The Federal Maritime Commission (FMC) unanimously approved a port alliance between Seattle and Tacoma. Formerly rival Washington State ports, the new Northwest Seaport Alliance brings terminal operation and marketing under a single umbrella. Officials indicated that this is not a merger and that both ports will remain separate organizations and retain ownership of their respective assets. But the Seattle-Tacoma alliance creates the third-largest container gateway in the U.S. after the Los Angeles-Long Beach and New York-New Jersey ports.
The catalyst for this agreement is the increased need for deeper waterways and expanded facilities as more 20,000 TEU box ships are constructed. Seattle and Tacoma now have the means to reconstruct or combine smaller facilities into bigger, modern terminals better suited for large container ships.

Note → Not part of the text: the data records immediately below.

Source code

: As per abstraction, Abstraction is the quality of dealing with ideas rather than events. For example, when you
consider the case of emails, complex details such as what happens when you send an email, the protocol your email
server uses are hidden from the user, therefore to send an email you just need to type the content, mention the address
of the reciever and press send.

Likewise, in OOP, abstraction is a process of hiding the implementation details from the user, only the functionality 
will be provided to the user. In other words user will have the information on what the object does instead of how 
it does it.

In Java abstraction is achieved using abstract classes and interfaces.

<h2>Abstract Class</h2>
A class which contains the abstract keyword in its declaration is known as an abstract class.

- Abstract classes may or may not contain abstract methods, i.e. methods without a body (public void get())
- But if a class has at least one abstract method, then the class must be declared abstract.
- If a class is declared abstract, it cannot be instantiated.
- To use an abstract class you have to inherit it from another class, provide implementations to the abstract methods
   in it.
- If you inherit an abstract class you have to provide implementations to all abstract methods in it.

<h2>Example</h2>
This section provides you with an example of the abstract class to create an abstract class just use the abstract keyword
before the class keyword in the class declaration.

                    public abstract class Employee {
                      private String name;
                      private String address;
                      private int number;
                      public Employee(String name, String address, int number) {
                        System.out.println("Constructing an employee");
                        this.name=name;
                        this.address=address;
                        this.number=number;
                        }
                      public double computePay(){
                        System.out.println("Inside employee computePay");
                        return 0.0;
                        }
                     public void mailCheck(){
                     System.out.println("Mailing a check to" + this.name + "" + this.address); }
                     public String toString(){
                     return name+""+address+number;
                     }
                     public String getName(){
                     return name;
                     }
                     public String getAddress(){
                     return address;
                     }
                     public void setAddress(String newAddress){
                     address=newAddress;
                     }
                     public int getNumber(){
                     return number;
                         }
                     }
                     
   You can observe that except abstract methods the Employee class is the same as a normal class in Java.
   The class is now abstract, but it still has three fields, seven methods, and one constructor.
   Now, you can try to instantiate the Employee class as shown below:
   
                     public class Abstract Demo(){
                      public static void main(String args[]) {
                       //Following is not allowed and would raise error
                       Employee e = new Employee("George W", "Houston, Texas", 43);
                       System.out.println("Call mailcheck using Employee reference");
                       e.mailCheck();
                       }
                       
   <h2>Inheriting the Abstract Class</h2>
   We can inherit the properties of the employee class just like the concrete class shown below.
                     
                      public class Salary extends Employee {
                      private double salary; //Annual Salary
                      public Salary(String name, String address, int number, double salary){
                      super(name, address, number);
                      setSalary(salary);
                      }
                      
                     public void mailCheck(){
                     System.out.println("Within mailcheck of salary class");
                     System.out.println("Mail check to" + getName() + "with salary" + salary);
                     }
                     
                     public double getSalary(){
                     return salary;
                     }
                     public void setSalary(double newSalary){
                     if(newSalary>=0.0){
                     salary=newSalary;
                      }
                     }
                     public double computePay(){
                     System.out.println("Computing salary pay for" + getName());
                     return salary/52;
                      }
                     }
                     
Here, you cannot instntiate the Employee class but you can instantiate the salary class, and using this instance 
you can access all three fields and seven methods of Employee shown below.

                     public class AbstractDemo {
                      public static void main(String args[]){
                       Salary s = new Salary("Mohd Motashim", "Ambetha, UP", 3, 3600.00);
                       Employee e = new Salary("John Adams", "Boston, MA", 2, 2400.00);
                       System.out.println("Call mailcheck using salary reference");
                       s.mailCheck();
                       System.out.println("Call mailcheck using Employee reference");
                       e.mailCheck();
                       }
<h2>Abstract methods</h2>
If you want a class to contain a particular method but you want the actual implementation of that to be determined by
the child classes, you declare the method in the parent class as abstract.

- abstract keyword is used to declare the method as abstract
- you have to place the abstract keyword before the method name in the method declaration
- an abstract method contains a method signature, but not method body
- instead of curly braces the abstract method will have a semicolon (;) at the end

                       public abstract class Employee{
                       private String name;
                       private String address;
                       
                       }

The Northwest Seaport Alliance also creates the Port Development Authority (PDA), which will focus on investing in cargo, rail and truck capacity as well as client recruitment and retention. The PDA will begin operation August 1.
"The Pacific Northwest is a key region for inbound and outbound United States cargo, moving cargo not only for the regional trade but also cargo headed to destinations throughout the entire US Midwest. This alliance will help the region remain competitive into the future," said FMC Chairman Mario Cordero.
This agreement comes one week after the Washington State Legislature approved a $16.2 billion transportation package expected to speed the movement of cargo through ports and freighter corridors.